Employees fell into two categories: full time and part time. Full time employees were just that: 40 hours per week. Part time employees were scheduled as needed. I was in high school before I ever punched my first clock. At Jitney 19, the cashiers were full time, with benefits – what ever benefits the company had at the time. Checkout stands were assigned. If Mrs. Johnson’s favorite cashier was friendly Mrs. Smith, she knew to always expect her at the same register. Oh how times have changed!

Money. You’re probably wondering about the money – how much did we make. By the time I was in high school, my hourly rate had risen to almost 75c an hour. On top of that, we got tips! A few customers were known as big tippers, so there was a rush to carry out their groceries. A good tip was a quarter, never more. The usual was 5c or 10c. Most folks tipped.

We didn’t think we were getting rich, but we did know we were doing A-Ok. Understand we’re not talking about what a dollar will buy TODAY. Dad insisted that I save $5 from every paycheck. After this I could still: 1) Put enough gas in the family car for 50 miles or so. 2) Take the favorite girl to the Dog and Suds for burgers and malts. 3) Buy tickets to the latest movie. 4) Buy drinks and popcorn at the movie. And 5), still have enough pocket money left for myself to last until the next payday! (To put things into perspective – a ‘loaded’ hamburger, with a thick hand-moulded patty, painted with mayo, mustard, and ketchup ON BOTH BUNS, then pilled high with lettuce, tomatoes, pickles, onions, or whatever – was a quarter. A soft drink was a NICKLE – as were the burgers at Krystal. (I once ate 20 at one sitting!)

DATA SEGMENT >>

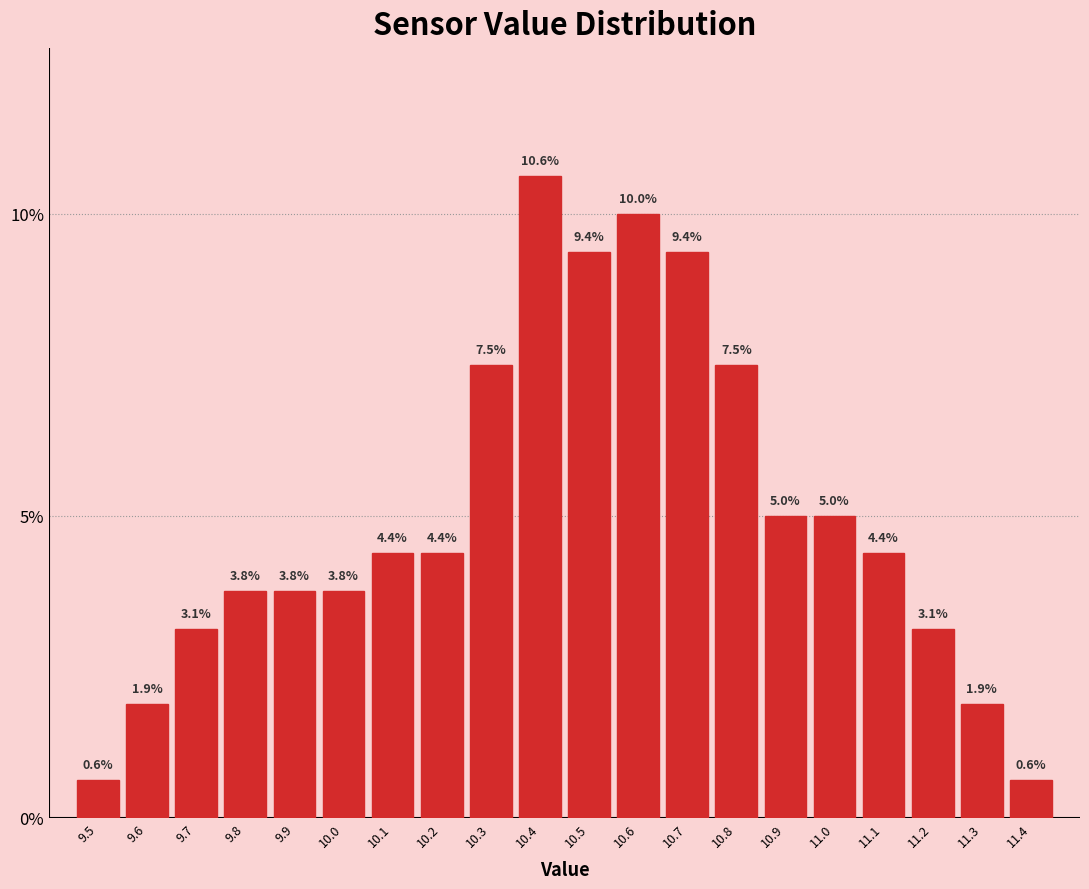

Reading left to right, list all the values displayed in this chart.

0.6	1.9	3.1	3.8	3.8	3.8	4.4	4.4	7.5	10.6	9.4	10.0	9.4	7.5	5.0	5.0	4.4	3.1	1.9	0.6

QUESTIONS >>
1. In the recollection of working at Jitney 19, what text runs between "Money. You’re probably" and "Most folks tipped.", inclusive? Repeat it word for word.
2. In the recollection of working at Jitney 19, which things does the numbered list say the writer could still do after saving $5 from every paycheck?

PER-TASK ANSWERS >>
1.
Money. You’re probably wondering about the money – how much did we make. By the time I was in high school, my hourly rate had risen to almost 75c an hour. On top of that, we got tips! A few customers were known as big tippers, so there was a rush to carry out their groceries. A good tip was a quarter, never more. The usual was 5c or 10c. Most folks tipped.

2.
1) Put enough gas in the family car for 50 miles or so.
2) Take the favorite girl to the Dog and Suds for burgers and malts.
3) Buy tickets to the latest movie.
4) Buy drinks and popcorn at the movie.
5) Still have enough pocket money left to last until the next payday.